For the last couple of days, I have been trying to connect my Bind9 server to my AD's DNS as a secondary zone, to no avail.
The problem seems to be that when trying to get a zone transferred from the master, the packets will be dropped, though there are no firewalls that should be rejecting them.
I can ping all of them with no problem, and I can also transfer the zone via nslookup from a normal windows client.
Looking at Wireshark and tcpdump -i any port 53 when connecting the Bind server to the ADDNS server, gives me this:
https://i.imgur.com/soToiCM.png
And looking at the named status, it gives me this:
https://i.imgur.com/COiFTrk.png
It says something about keys, which I am assuming has something to do with DNSSEC, even though I have no configured DNSSEC on any of the machines yet.
CentNS: 192.168.64.128
AD DNS: 192.168.64.64
I have tried disabling both firewalld and disable all rules on the Windows firewall to, but it's still the same problem according to Wireshark
This is all done on a host-only network on VMWare, with pfsense connecting the two. (No rules configured on pfsense, fresh install)
I am still sort of new to Linux, especially when it comes to administration of servers.

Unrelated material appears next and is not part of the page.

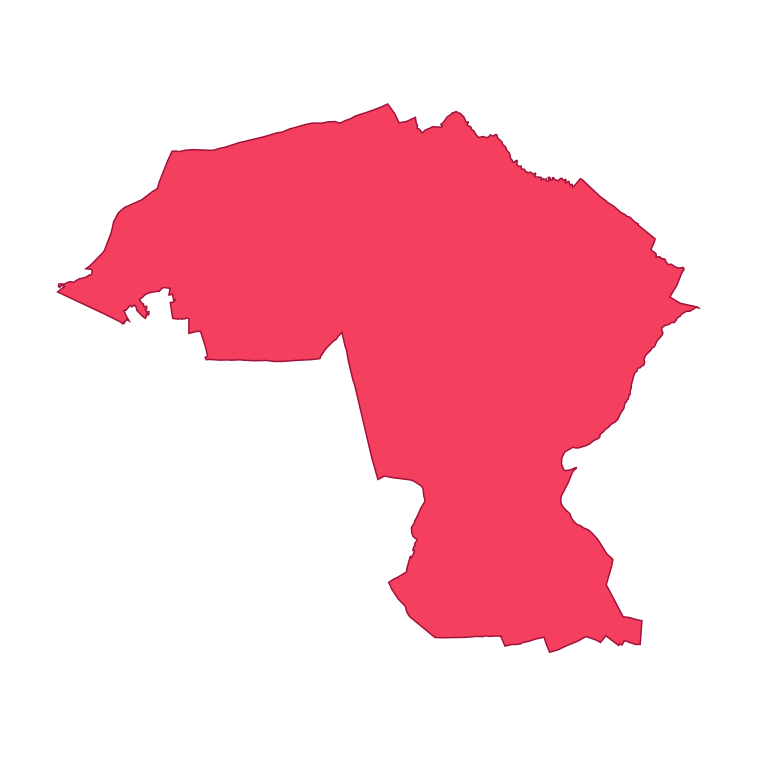 Secas, Arad, Romania, rotated 266°
{"feature_id": "2599482B87304123778609", "entity_name": "Secas", "entity_type": "district", "adm_level": 2, "iso_a3": "ROU", "parent_name": "Romania", "parent_adm1": "Arad", "projection": "orthographic", "projection_center": [21.803, 45.915], "detail": "fine", "context": "isolated", "style": "filled", "palette": "rose", "viewbox_px": 768, "rotation_deg": 266, "n_neighbors": 0, "source": "geoboundaries", "source_scale": "gbopen_adm2", "svg_char_len": 6152}
<svg xmlns="http://www.w3.org/2000/svg" viewBox="0 0 768 768"><g transform="rotate(266 384 384)"><path d="M575.1,594.1L568.8,588.1L567.3,585.9L569.9,585.7L570.1,585.3L569.5,583.9L569.8,583.4L573.1,582.6L573.3,582.0L572.0,580.0L572.1,579.1L572.9,578.8L574.1,579.8L575.3,579.5L575.5,578.9L574.6,577.0L576.9,575.7L576.9,575.0L575.9,573.3L574.3,571.8L575.3,570.8L575.8,568.7L578.0,567.6L578.0,566.7L576.0,566.2L575.5,564.9L578.4,563.9L578.7,563.0L578.4,562.2L575.5,562.8L574.9,562.3L574.8,561.5L575.1,560.6L577.3,560.2L576.6,558.5L577.7,557.3L576.6,555.4L577.2,554.8L579.0,555.4L579.6,553.1L580.0,549.0L580.9,548.9L582.6,550.0L583.7,549.7L583.0,547.3L585.2,545.0L584.7,542.5L586.0,540.4L588.4,539.0L588.8,536.3L591.8,535.9L592.0,535.0L591.6,533.6L592.0,532.8L594.7,531.7L596.9,532.6L597.7,532.3L597.7,531.4L596.1,529.0L596.5,527.9L598.2,527.5L601.8,525.2L602.8,526.0L606.2,524.8L608.4,522.9L612.3,521.7L614.2,519.4L617.5,518.4L621.5,514.5L624.6,514.0L625.0,513.0L624.9,511.9L623.9,510.9L623.8,509.9L625.1,507.3L623.3,505.9L622.6,503.4L624.0,500.0L623.4,496.7L623.8,495.0L626.9,492.9L630.0,491.5L632.0,489.0L634.3,488.7L636.2,485.3L637.0,485.0L638.6,486.2L639.5,486.3L639.3,484.3L644.8,482.3L648.9,478.7L649.0,477.2L650.5,475.6L650.6,474.1L649.5,472.1L649.8,471.1L648.3,469.7L646.2,465.9L639.8,460.5L639.3,459.0L638.2,459.1L637.2,460.1L636.5,459.8L636.2,458.9L637.3,450.2L636.1,448.0L635.0,444.3L633.6,441.6L632.8,441.1L632.0,439.3L635.6,437.2L636.9,434.8L639.8,435.4L642.0,434.4L647.8,433.9L644.4,425.0L643.5,417.3L653.2,413.4L663.1,407.2L660.3,399.9L656.3,386.1L653.3,374.0L650.9,368.9L649.6,364.1L647.6,359.2L647.7,356.9L649.1,353.9L649.3,352.7L649.4,346.7L648.6,339.9L649.3,331.0L648.4,324.3L644.9,307.3L642.3,299.7L642.1,295.3L638.9,280.8L634.8,256.0L631.3,242.1L630.6,236.8L629.1,230.4L629.1,228.0L631.1,210.1L631.1,202.2L630.1,195.8L630.9,192.8L631.0,188.8L622.2,184.0L601.5,174.0L595.4,171.8L593.4,169.3L592.5,167.0L584.5,154.9L578.3,137.7L573.5,131.1L565.1,125.8L553.7,122.3L537.1,114.6L534.4,112.5L522.5,99.0L519.8,94.6L518.8,99.9L518.2,100.8L514.3,100.2L513.0,98.8L513.4,97.6L512.1,95.7L511.0,92.9L510.2,87.4L507.1,81.2L507.9,79.1L507.8,76.9L506.0,71.8L506.5,66.8L504.2,66.1L502.9,66.9L504.6,69.3L504.5,71.6L503.6,72.2L498.6,64.8L473.0,110.6L464.2,125.5L462.2,127.5L462.8,128.2L462.6,128.9L462.9,129.4L463.7,128.9L464.5,129.7L464.5,130.4L466.4,131.6L464.7,134.1L471.1,131.1L475.5,129.8L475.6,131.8L480.1,136.2L479.9,137.0L478.5,137.7L480.3,140.5L477.4,142.3L474.8,142.5L469.1,147.2L466.2,150.3L467.8,151.8L468.8,151.5L471.0,152.3L470.0,152.6L469.3,153.6L470.1,154.4L472.8,154.5L472.8,153.9L472.1,153.2L473.7,151.5L474.9,151.0L475.4,152.5L478.0,152.6L478.1,151.3L477.4,150.9L478.3,149.7L480.7,149.6L480.9,148.5L485.4,145.9L487.2,149.1L489.1,151.1L490.7,153.7L491.8,158.8L492.3,166.5L493.6,167.5L494.1,168.6L495.1,169.0L495.5,171.9L494.3,177.4L487.9,175.6L487.8,177.1L488.5,179.3L481.5,180.0L483.0,182.5L479.9,178.9L480.5,177.5L480.2,176.5L464.2,177.8L463.1,183.0L463.4,185.6L462.7,186.8L463.1,188.1L462.8,189.5L463.7,192.1L462.8,193.9L448.1,192.9L449.5,200.9L449.4,204.6L433.0,208.6L424.5,209.9L423.9,209.5L422.9,207.4L420.6,208.5L420.7,211.5L419.3,221.6L418.9,229.9L418.4,233.4L418.2,242.3L417.6,245.1L416.3,256.1L415.7,268.1L414.1,276.1L413.6,284.6L413.7,298.1L413.4,312.2L413.7,320.9L414.0,322.0L416.0,322.7L423.3,328.5L430.0,336.1L432.3,339.9L434.7,341.6L438.3,345.7L425.7,347.6L419.2,349.1L409.8,350.0L390.1,353.3L384.9,354.7L311.6,366.6L289.2,371.3L292.2,378.0L290.0,385.9L286.4,404.1L285.8,404.8L285.5,406.4L279.3,414.5L276.7,415.6L269.8,415.9L264.4,416.8L257.3,411.9L248.4,407.2L245.6,405.2L243.5,404.7L238.7,401.2L233.2,401.4L229.8,402.4L226.4,406.2L225.4,405.9L224.6,404.9L222.2,403.3L220.6,403.8L219.7,402.6L216.5,401.2L215.8,401.3L215.9,402.7L214.9,402.7L208.6,399.3L208.7,398.9L210.1,398.5L209.7,398.0L199.3,394.3L194.9,393.2L190.0,383.6L188.5,379.6L185.6,374.7L181.7,376.6L179.8,376.9L168.5,383.2L160.6,389.9L156.3,390.5L152.2,392.1L149.9,393.6L127.6,417.1L126.7,425.8L125.6,447.4L125.7,458.9L125.1,465.0L125.7,468.2L124.8,471.9L124.8,478.5L124.2,483.6L123.3,483.2L114.1,486.4L115.3,493.6L114.9,496.9L115.2,502.1L116.4,504.3L117.2,510.5L118.9,517.1L120.3,526.0L114.0,527.5L104.9,530.5L106.7,539.0L109.9,547.1L114.1,559.7L118.0,567.8L114.1,577.0L112.2,580.4L111.0,581.8L117.3,587.8L106.8,599.8L108.5,601.3L107.0,603.1L110.2,605.4L111.3,605.7L106.7,616.6L106.3,621.4L129.8,624.8L131.1,620.1L133.9,612.4L135.1,606.6L135.6,606.1L168.3,591.7L186.1,598.3L193.1,600.1L198.9,594.5L214.3,586.3L221.4,580.6L224.2,577.7L226.5,573.1L229.2,569.8L229.9,567.4L233.0,564.3L237.3,561.6L241.4,560.5L246.9,555.5L249.6,553.6L252.4,552.4L257.1,552.3L260.3,553.3L272.3,560.7L281.9,565.3L284.5,567.3L286.7,570.1L287.2,570.1L287.0,568.8L285.6,564.7L285.1,562.2L285.0,559.5L285.3,557.5L292.0,555.4L298.0,556.3L303.7,559.7L307.1,566.7L307.7,568.1L306.9,570.6L306.7,573.4L308.3,580.9L309.7,584.7L312.7,588.9L314.7,593.9L316.0,595.5L319.0,596.3L320.7,599.1L323.3,601.7L325.7,605.7L326.8,606.4L328.5,608.8L330.0,612.0L332.6,615.0L338.1,617.8L342.6,621.4L348.6,623.2L349.3,624.6L351.0,625.4L352.0,626.7L356.1,627.8L356.6,629.0L359.3,628.9L362.7,630.3L366.0,630.7L376.6,634.4L378.3,635.8L379.2,637.3L381.4,637.9L382.2,638.7L382.3,640.7L383.9,642.1L384.7,644.5L387.6,645.5L390.8,645.1L394.5,647.1L396.3,649.4L397.4,650.0L397.6,650.9L398.5,651.9L400.9,653.7L401.8,654.8L402.2,656.3L408.0,659.4L413.2,664.8L415.7,665.8L417.6,665.0L420.3,664.9L421.1,665.3L421.7,666.9L422.8,668.4L423.6,672.7L425.2,674.7L425.1,677.9L427.4,680.0L429.3,681.0L430.9,684.0L433.2,686.1L435.0,689.9L435.5,691.6L435.2,694.1L438.7,700.7L437.9,703.2L438.8,702.4L443.8,685.3L450.9,675.2L461.8,682.9L473.8,688.7L477.6,691.4L479.5,690.4L479.2,689.1L479.1,686.0L480.4,682.8L483.5,678.8L483.3,675.8L486.5,673.7L488.7,673.2L489.5,671.3L489.7,669.8L491.7,667.8L491.8,664.2L493.9,664.7L494.9,664.4L496.6,662.9L497.5,661.2L499.7,659.7L506.2,663.3L509.9,664.6L524.9,648.5L526.0,648.8L528.0,645.5L533.1,641.1L534.5,637.8L536.2,636.3L538.6,632.3L544.9,626.0L550.0,619.1L550.9,618.6L556.4,612.2L573.4,596.6L574.3,595.7L574.0,595.4L575.1,594.1Z" fill="#f43f5e" stroke="#9f1239" stroke-width="1.5"/></g></svg>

Here is my named.conf for the secondary and reverse zone on my CentOS server.
Code: Select all
options {
check-names master warn;
listen-on port 53 { 192.168.64.128; 127.0.0.1; };
filter-aaaa-on-v4 yes;
directory "/var/named/";
dump-file "/var/named/data/cache_dump.db";
statistics-file "/var/named/data/named_stats.txt";
memstatistics-file "/var/named/data/named_mem_stats.txt";
allow-query { any; };
allow-transfer { 192.168.64.64; 192.168.64.128; };
allow-notify { 192.168.64.64; 192.168.64.128; };
recursion yes;
dnssec-enable no;
dnssec-lookaside auto;
/* Path to ISC DLV key */
bindkeys-file "/etc/named.iscdlv.key";
managed-keys-directory "/var/named/dynamic";
pid-file "/run/named/named.pid";
session-keyfile "/run/named/session.key";
};
logging {
channel default_debug {
file "data/named.run";
severity dynamic;
};
};
zone "centNS.bliss.lan" IN
{
type slave;
file "/var/named/zones/centNS.bliss.lan";
masters { 192.168.64.64; };
notify yes;
};
zone "64.168.192.in-addr-arpa" IN
{
type slave;
file "/var/named/revZones/64.128.192.in-addr-arpa";
masters { 192.168.64.64; };
notify yes;
};
zone "." IN {
type hint;
file "named.ca";
};
include "/etc/named.rfc1912.zones";
include "/etc/named.root.key";
I have tried:
- *Disabling firewall on both Windows and CentOS
*Setting a record in the AD DNS for my CentNS server
*Making sure that Windows has BIND enabled
Sorry if I am lacking information, just tell me and I'll provide some.